Rand Paul announces 2016 presidential candidacy

Rand Paul announces 2016 presidential candidacy

By Scotty Schenck, photo editor

Senator Rand Paul(R-Kentucky) announced earlier today that he will run for president in 2016.

“We’ve come to take our country back. Washington is horribly broken,” Paul said during the announcement at the Galt House in Louisville, Ken. “Both political parties and the entire political system are to blame.”

Paul also updated his website: “Stand with Rand Defeat The Washington Machine.” It includes his stance on sever issues, ranging from tax reform tonational defense. Paul said he supports a flat-= tax at 17 percent for all businesses and individuals, and a strong national defense.

Additionally, Paul has promised to change the Republican Party. In a video composed by the New York Times, Paul said the current GOP has no hopes of winning if it does not embrace financial and personal liberty. Paul also said he wants to secure the border, but allow illegal immigrants already here to be nationalized and start working.

“Border security should be first. I am for normalizing all of the people here. I would do it gradually over a five-year period,” Paul said in the video.

Paul was one the 47 senate Republicans who signed a letter earlier this year to Iran’s leaders about the recent nuclear deal with the country. The letter decried President Barack Obama’s power to sign a nuclear deal with Iran, claiming that any deal reached between the several nations involved in the negotiations could be undone by future presidents or Congress.

However, Politifact.com states since the agreement is an international one, going back would violate international law.
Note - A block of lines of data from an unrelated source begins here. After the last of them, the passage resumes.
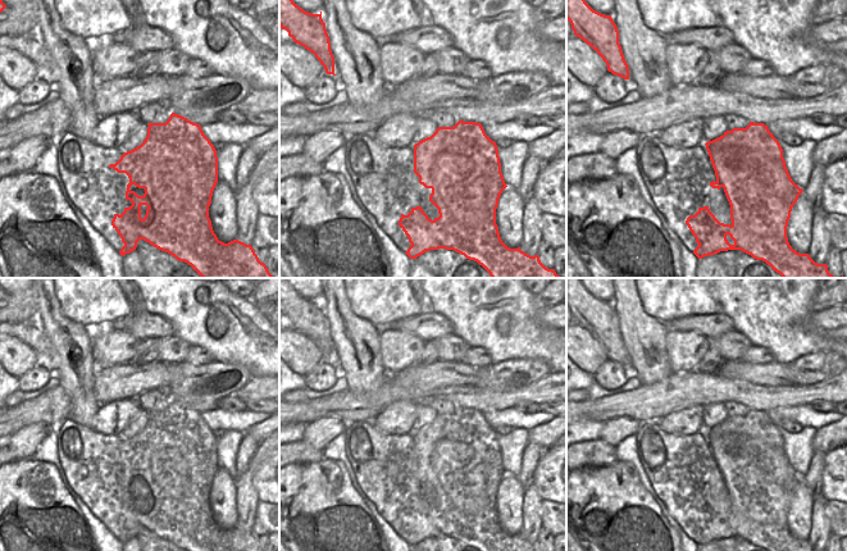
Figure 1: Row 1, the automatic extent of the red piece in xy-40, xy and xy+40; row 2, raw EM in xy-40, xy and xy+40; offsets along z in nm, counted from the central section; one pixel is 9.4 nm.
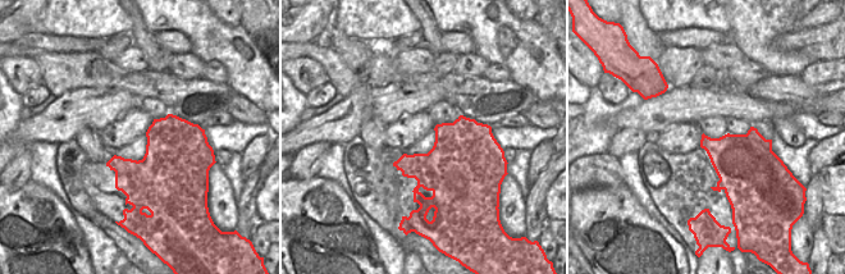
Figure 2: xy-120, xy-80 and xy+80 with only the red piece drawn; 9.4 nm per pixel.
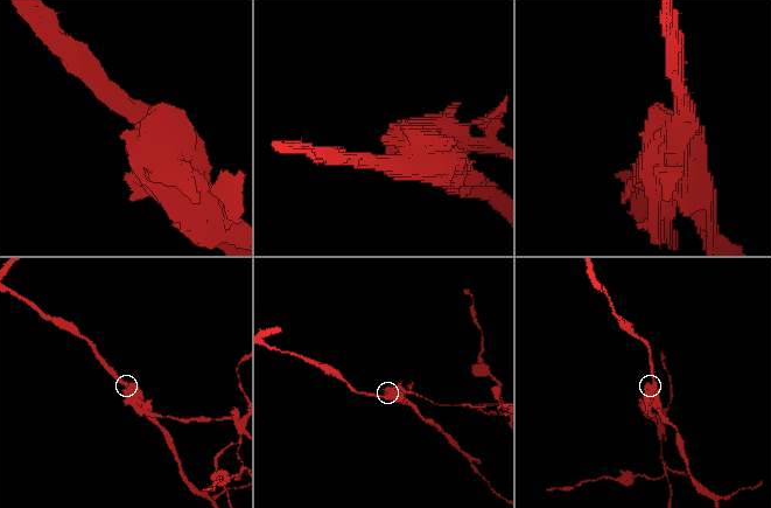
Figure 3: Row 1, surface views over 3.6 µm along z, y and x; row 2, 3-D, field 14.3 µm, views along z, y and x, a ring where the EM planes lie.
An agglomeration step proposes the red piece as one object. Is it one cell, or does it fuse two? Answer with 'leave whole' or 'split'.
split

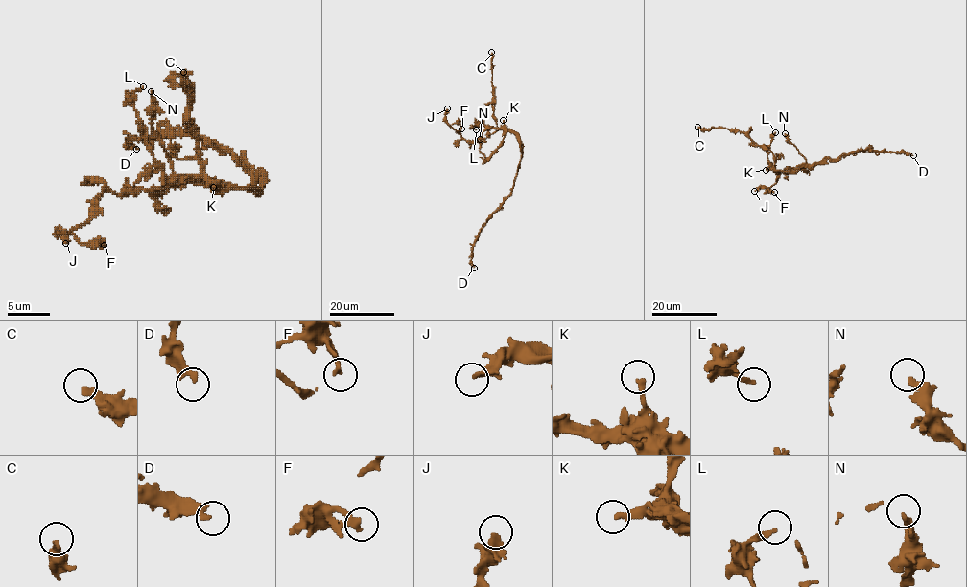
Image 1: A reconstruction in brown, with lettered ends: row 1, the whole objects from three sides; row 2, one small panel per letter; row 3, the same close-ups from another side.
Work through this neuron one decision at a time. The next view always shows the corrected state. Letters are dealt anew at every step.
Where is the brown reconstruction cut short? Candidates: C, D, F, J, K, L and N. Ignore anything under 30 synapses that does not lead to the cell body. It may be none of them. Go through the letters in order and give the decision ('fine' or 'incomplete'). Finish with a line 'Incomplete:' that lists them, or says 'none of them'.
C: incomplete
D: fine
F: fine
J: fine
K: incomplete
L: fine
N: fine
Incomplete: C, K

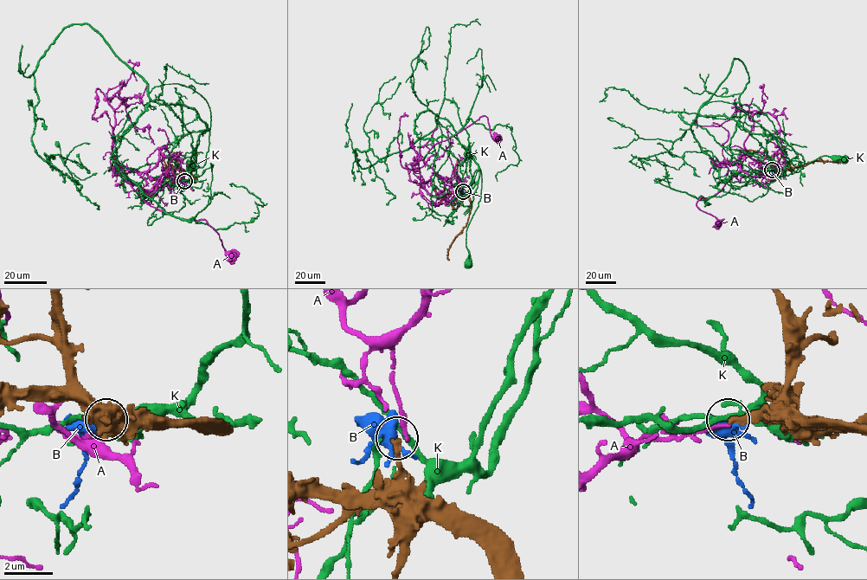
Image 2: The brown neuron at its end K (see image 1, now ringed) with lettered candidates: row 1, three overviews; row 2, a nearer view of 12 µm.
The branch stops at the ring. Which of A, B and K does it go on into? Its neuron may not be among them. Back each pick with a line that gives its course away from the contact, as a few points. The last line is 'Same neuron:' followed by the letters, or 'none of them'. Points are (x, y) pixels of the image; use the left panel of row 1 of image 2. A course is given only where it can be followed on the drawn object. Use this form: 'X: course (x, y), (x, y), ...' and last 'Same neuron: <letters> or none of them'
Same neuron: none of them

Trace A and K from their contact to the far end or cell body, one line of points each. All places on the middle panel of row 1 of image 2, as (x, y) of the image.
A: (463, 191), (455, 178), (448, 181), (439, 177), (424, 157), (433, 145), (482, 116), (496, 137)
K: (463, 191), (472, 178), (468, 134), (457, 105), (444, 99), (438, 120), (481, 174), (466, 231), (468, 264)

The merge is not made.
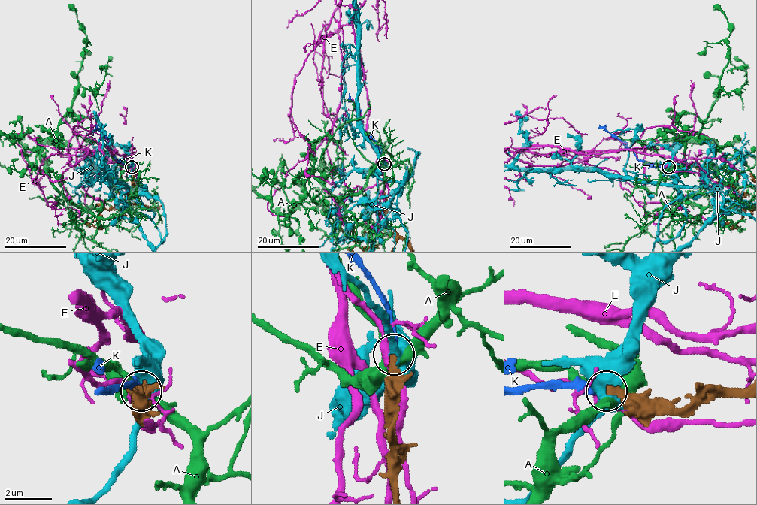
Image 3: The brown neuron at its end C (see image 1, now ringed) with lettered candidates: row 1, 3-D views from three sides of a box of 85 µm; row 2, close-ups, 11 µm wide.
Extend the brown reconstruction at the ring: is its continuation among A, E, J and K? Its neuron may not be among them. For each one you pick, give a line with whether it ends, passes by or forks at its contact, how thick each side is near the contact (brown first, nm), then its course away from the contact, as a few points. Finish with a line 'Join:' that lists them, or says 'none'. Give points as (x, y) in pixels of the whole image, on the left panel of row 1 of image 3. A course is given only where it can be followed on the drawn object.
K: It ends there. Thickness 260 nm (brown) against 280 nm. Its course: (131, 167), (127, 167), (113, 157), (107, 138), (96, 127)
Join: K

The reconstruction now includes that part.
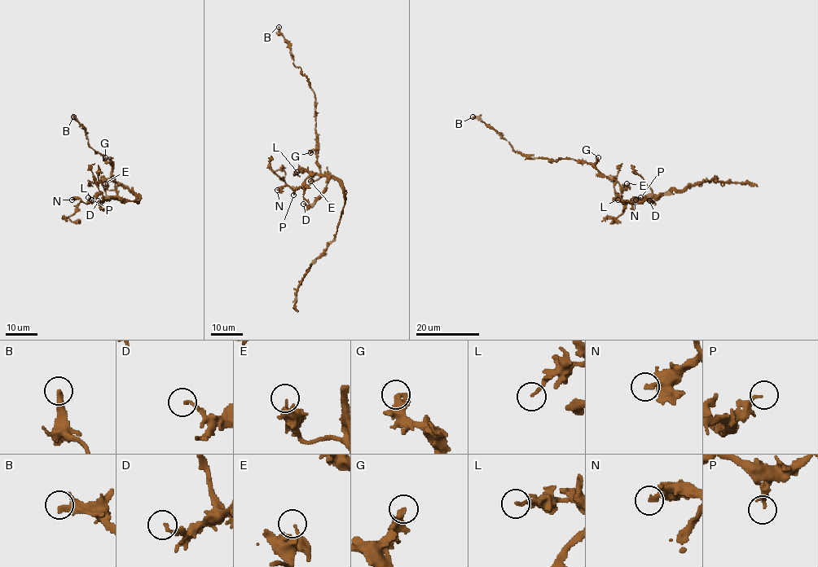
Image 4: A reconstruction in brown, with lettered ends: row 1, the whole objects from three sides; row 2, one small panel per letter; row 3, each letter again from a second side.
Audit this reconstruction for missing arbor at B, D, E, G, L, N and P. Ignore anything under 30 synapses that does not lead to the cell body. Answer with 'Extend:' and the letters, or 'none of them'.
Extend: none of them

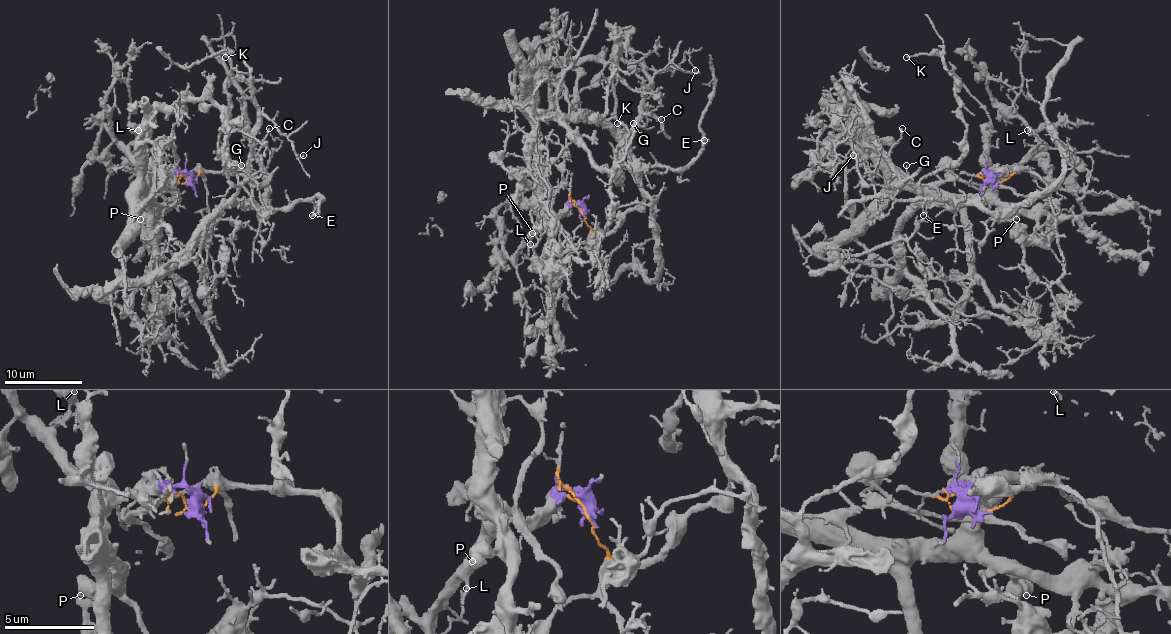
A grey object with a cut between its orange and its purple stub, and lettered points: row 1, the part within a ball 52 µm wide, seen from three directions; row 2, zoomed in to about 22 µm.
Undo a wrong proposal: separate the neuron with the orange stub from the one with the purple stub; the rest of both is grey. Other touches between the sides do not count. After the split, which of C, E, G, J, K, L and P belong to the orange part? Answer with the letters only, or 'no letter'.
C, E, G, J, K

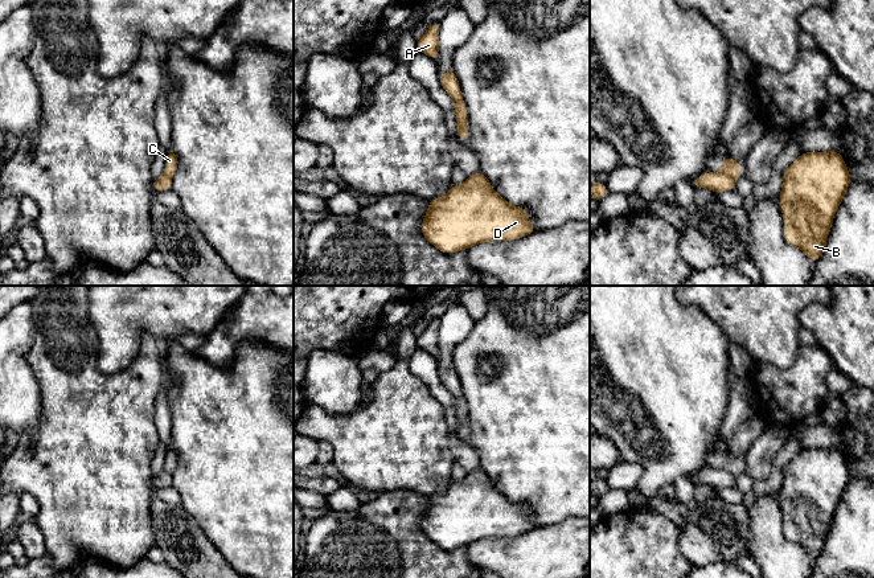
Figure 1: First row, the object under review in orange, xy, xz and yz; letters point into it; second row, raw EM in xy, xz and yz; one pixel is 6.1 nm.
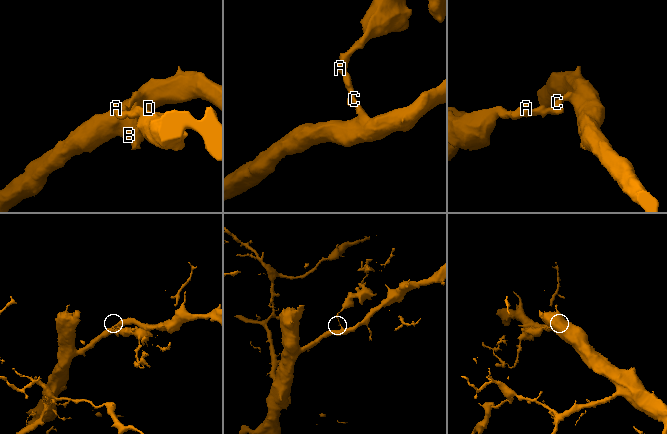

The site did mention that Congress can violate international law, but it is unsure how this violation would be treated.

Some of Paul’s stance are not inline with the typical GOP ideologies, including softening the punishments related to the National Security Administration’s (NSA) privacy and drug laws. He promised to stop the government’s domestic phone surveillance program, according to an article in the New York Times.